A partir de Janeiro de 2009, um utente do Serviço Nacional de Saúde não deverá esperar mais do que cinco meses por uma consulta num hospital. E a marcação será feita directamente pelo médico de família. É a "consulta a tempo e horas".

 
O prazo máximo de espera por uma consulta hospitalar está estipulado numa portaria ontem publicada em Diário da República, que fixa ainda um limite de 30 dias para uma consulta considerada "muito prioritária" e de 60 dias para uma consulta "prioritária".
 
As regras constam do Regulamento da Consulta a Tempo e Horas, uma medida prevista no programa do Governo e introduzida no Simplex em 2006. Em termos práticos, trata-se de implementar um sistema informático integrado, que permitirá que o médico de família faça directamente o pedido de consulta na especialidade necessária, a partir do centro de saúde. Pela mesma via, fornecerá ao hospital de referência a ficha clínica do utente.
 
O novo sistema possibilitará também ao médico pedir a consulta para outro hospital que não o de referência, "o mais próximo possível da residência do utente" e com o acordo deste, sempre que verifique que não possam ser respeitados os prazos máximos.
 
A portaria, assinada a 30 de Junho e em vigor a partir de hoje, obriga as instituições do SNS a fazerem uma avaliação das listas de espera para marcação de uma consulta por especialidade e a apresentar às administrações regionais de saúde, até 31 de Outubro, um plano de recuperação. A ideia é fazer com que, "até 31 de Dezembro, o prazo máximo de resposta não ultrapasse nove meses" e, a partir de Janeiro, os já referidos 30, 60 ou 150 dias, em função da prioridade da situação.
 
Fica ainda estabelecido que os prazos definidos para a Consulta a Tempo e Horas não se aplicam "às situações clínicas que, pela sua gravidade, requerem uma intervenção no serviço de urgência, nem às consultas subsequentes hospitalares, nem aos pedidos de meios complementares de diagnóstico e terapêutica".
 
A decisão de criar este sistema integrado de referenciação para consulta hospitalar surgiu na sequência da constatação de insuficiências na gestão do acesso a consultas de especialidade, que geraram longas listas de espera.

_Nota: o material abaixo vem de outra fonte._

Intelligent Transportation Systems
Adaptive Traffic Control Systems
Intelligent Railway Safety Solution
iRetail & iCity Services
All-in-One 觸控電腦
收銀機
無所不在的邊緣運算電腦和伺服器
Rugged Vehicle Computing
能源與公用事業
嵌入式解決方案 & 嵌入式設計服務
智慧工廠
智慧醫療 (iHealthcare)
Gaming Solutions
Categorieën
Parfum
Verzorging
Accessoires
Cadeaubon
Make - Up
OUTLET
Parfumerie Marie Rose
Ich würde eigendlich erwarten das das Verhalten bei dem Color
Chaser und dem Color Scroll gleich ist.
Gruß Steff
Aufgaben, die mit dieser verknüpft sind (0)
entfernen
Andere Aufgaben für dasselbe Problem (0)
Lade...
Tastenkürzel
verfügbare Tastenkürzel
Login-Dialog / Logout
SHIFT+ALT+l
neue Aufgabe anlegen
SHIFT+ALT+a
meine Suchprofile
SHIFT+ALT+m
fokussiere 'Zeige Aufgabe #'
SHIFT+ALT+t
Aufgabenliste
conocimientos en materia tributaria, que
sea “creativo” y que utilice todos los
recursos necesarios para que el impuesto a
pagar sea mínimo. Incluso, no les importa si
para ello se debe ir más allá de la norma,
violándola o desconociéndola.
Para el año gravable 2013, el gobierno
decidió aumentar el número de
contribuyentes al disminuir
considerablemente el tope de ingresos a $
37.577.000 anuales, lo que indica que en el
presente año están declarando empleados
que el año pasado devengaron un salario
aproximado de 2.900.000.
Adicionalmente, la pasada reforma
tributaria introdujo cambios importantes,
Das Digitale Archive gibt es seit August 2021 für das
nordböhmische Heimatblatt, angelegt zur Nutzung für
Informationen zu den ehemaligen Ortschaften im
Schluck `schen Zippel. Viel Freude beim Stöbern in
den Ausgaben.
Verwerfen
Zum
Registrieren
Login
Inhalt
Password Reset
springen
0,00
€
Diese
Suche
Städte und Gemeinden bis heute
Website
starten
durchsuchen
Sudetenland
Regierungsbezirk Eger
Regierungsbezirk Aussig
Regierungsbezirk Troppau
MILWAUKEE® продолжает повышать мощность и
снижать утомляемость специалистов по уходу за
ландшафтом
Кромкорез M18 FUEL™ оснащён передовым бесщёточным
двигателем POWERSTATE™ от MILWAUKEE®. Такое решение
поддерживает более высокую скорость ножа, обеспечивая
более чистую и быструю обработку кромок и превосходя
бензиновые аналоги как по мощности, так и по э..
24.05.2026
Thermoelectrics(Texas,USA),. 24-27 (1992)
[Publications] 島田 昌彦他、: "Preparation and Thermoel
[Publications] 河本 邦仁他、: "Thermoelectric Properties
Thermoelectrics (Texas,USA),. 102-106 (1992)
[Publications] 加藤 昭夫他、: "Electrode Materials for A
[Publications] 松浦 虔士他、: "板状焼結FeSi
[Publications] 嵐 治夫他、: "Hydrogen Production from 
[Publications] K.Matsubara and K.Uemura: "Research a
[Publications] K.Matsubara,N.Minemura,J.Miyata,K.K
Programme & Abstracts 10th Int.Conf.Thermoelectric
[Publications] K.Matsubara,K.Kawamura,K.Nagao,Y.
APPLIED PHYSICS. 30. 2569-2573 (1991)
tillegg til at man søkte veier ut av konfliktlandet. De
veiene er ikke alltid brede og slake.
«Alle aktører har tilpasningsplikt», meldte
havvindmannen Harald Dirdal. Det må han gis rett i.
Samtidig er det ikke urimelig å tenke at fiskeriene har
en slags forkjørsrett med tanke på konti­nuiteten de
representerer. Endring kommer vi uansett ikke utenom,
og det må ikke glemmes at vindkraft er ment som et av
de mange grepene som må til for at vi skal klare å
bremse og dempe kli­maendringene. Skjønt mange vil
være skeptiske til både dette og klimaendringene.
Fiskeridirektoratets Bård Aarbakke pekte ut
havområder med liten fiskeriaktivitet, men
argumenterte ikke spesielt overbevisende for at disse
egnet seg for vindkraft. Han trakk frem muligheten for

Segundo dados de Dezembro do ano passado, havia 474 mil pessoas à aguardar por uma consulta num universo de 20 especialidades. E cerca de um quarto delas eram para Oftalmologia, em que a espera chegava a dois anos.
 
O objectivo da "consulta a tempo em horas" é promover a rapidez no acesso a uma primeira visita a um especialista hospitalar, a transparência da marcação tendo em conta a urgência de cada caso e a identificação das necessidades de acesso, por especialidade e por unidade de saúde.